(Beginning of Study material)
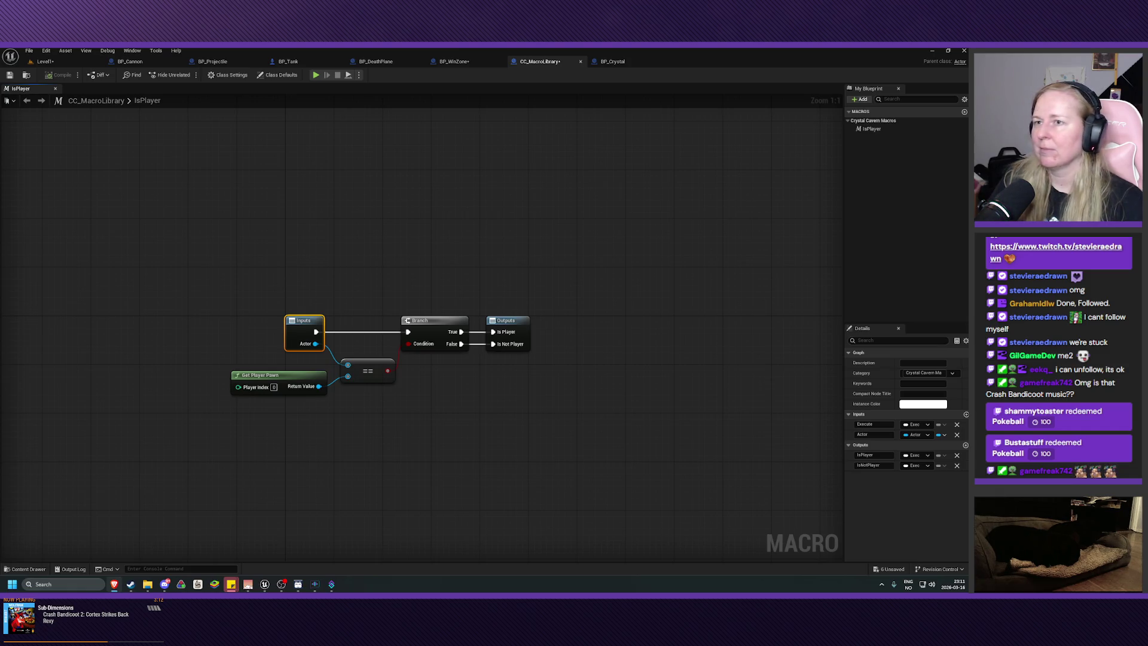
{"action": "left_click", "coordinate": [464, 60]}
(End of Study material)
(Beginning of Study material)
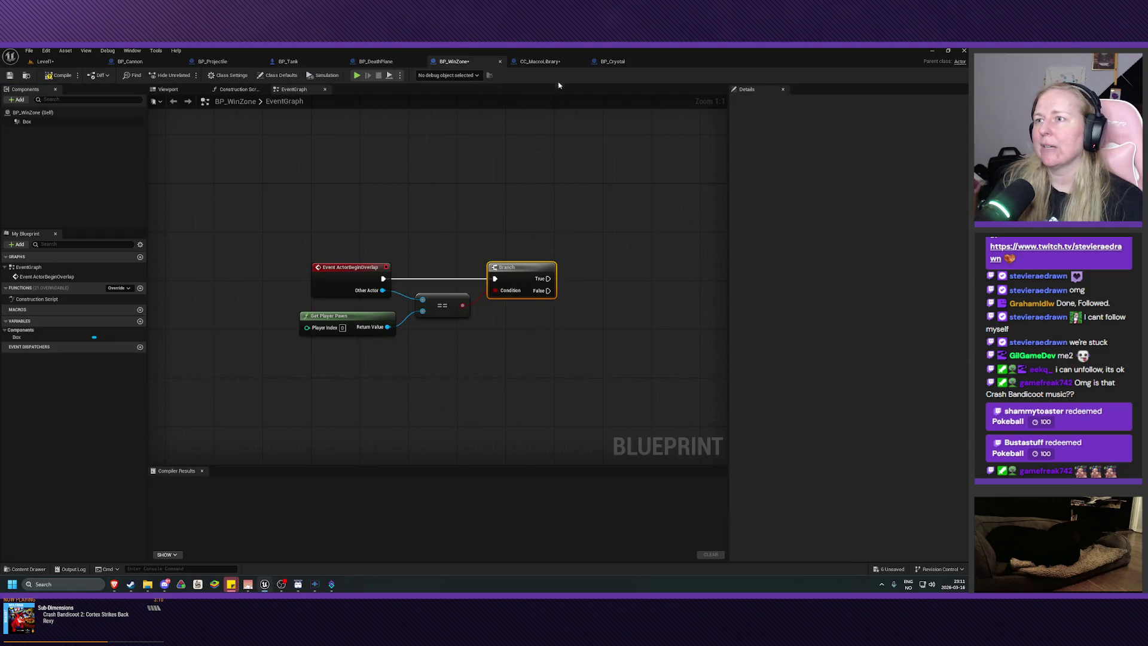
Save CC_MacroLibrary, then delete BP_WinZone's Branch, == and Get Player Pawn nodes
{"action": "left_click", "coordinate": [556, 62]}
(End of Study material)
• [Work request]
Copy each line above that has the word "action".

• [Solution]
{"action": "left_click", "coordinate": [464, 60]}
{"action": "left_click", "coordinate": [556, 62]}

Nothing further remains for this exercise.